● **Exercise details**: If a line in the data contains "Staff", copy it out.
*** Opening of Data extracts ***
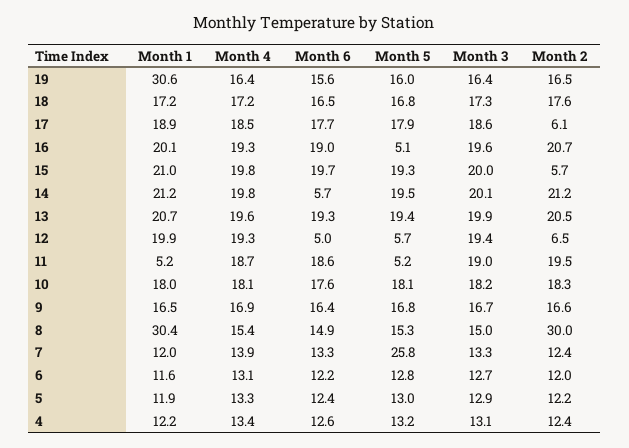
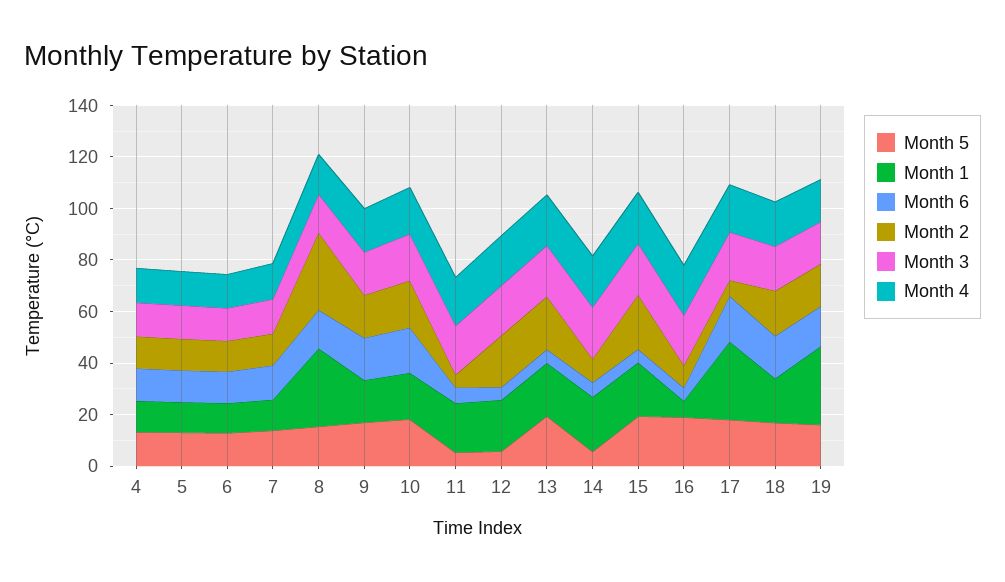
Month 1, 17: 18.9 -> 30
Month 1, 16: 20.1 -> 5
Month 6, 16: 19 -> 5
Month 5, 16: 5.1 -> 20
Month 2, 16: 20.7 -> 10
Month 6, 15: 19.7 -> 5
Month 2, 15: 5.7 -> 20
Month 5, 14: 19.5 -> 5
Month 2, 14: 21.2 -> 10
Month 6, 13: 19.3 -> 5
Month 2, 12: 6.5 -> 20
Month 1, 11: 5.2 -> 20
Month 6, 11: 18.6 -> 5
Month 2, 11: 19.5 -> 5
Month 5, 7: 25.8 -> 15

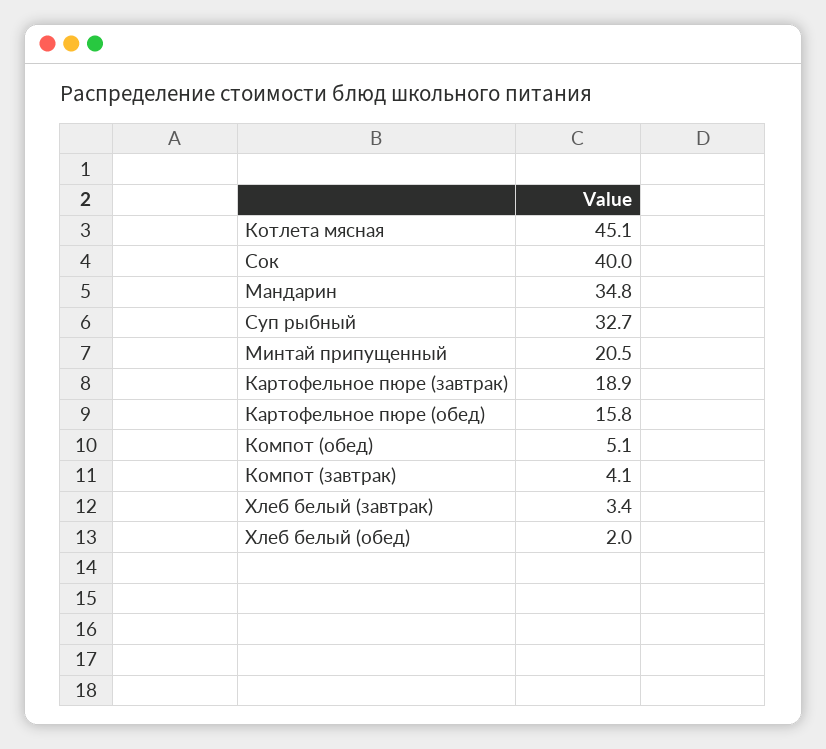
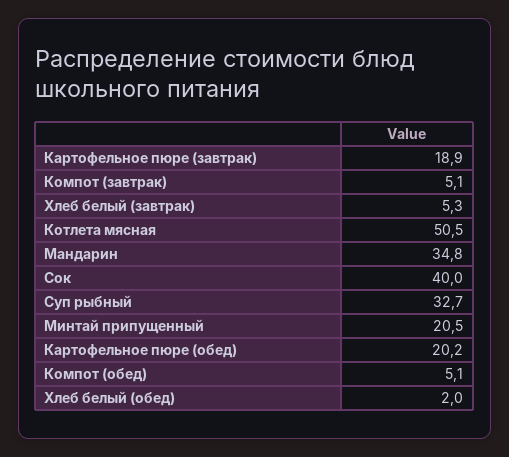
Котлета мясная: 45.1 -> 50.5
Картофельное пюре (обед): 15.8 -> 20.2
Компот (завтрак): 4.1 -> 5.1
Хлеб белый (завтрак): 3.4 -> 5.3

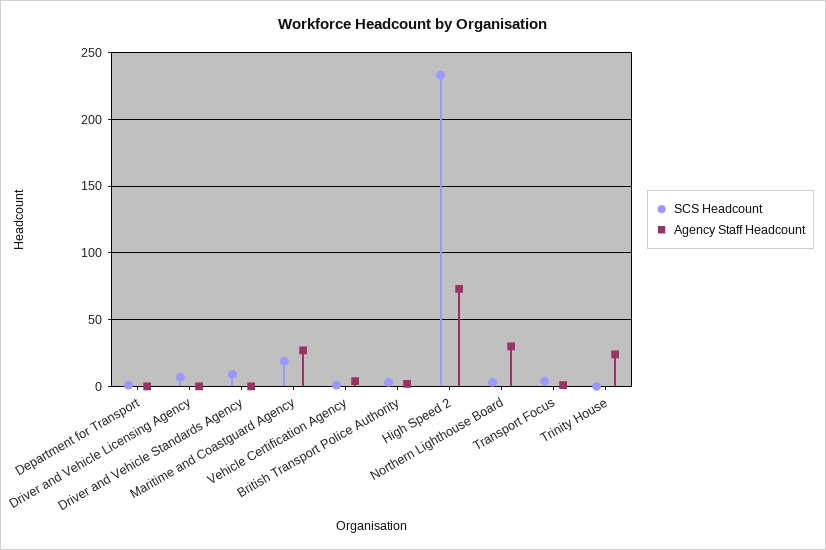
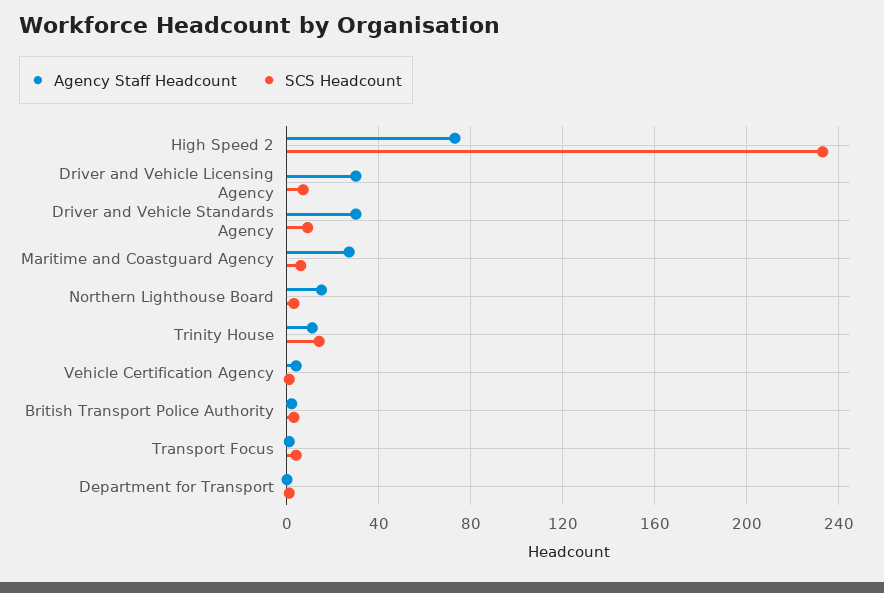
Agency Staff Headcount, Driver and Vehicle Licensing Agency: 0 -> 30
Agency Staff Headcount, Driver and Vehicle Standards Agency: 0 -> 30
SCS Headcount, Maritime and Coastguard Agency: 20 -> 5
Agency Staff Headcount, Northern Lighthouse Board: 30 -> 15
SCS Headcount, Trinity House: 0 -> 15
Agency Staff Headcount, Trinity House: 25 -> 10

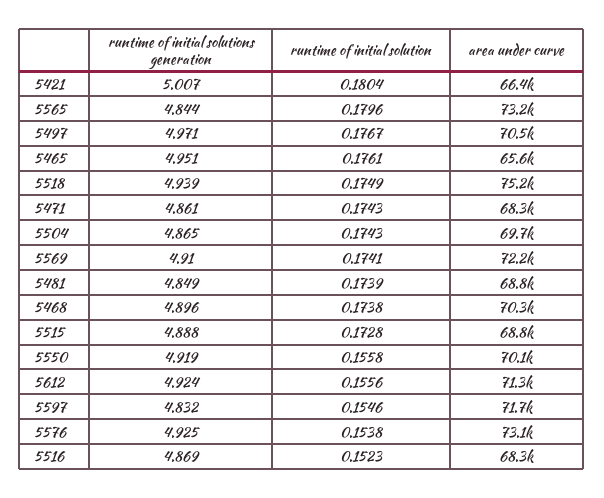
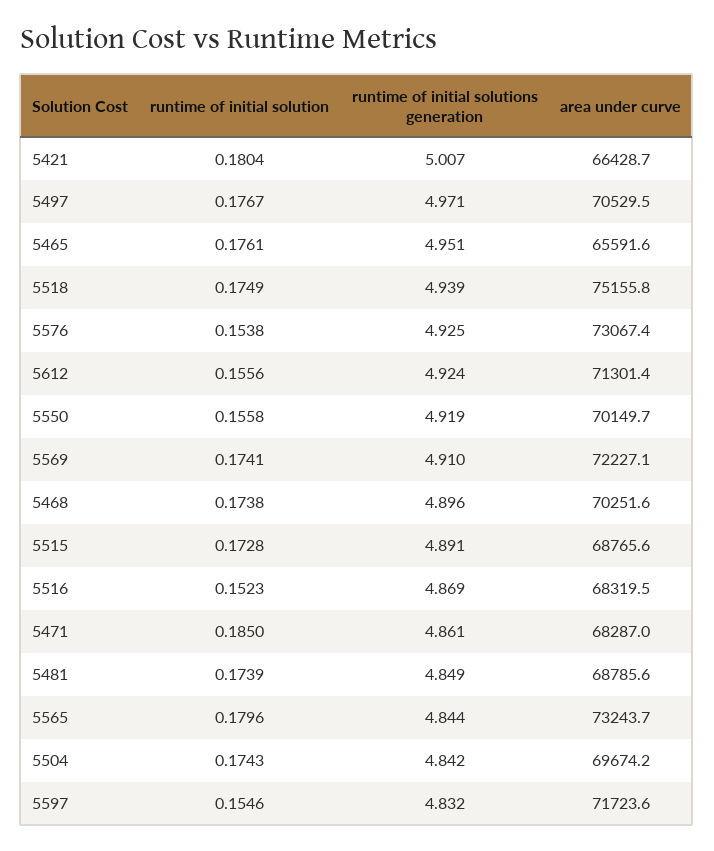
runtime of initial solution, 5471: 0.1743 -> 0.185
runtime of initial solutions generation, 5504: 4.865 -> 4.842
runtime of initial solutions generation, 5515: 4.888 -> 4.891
*** Close of Data extracts ***
● **Your solution**:
Agency Staff Headcount, Driver and Vehicle Licensing Agency: 0 -> 30
Agency Staff Headcount, Driver and Vehicle Standards Agency: 0 -> 30
Agency Staff Headcount, Northern Lighthouse Board: 30 -> 15
Agency Staff Headcount, Trinity House: 25 -> 10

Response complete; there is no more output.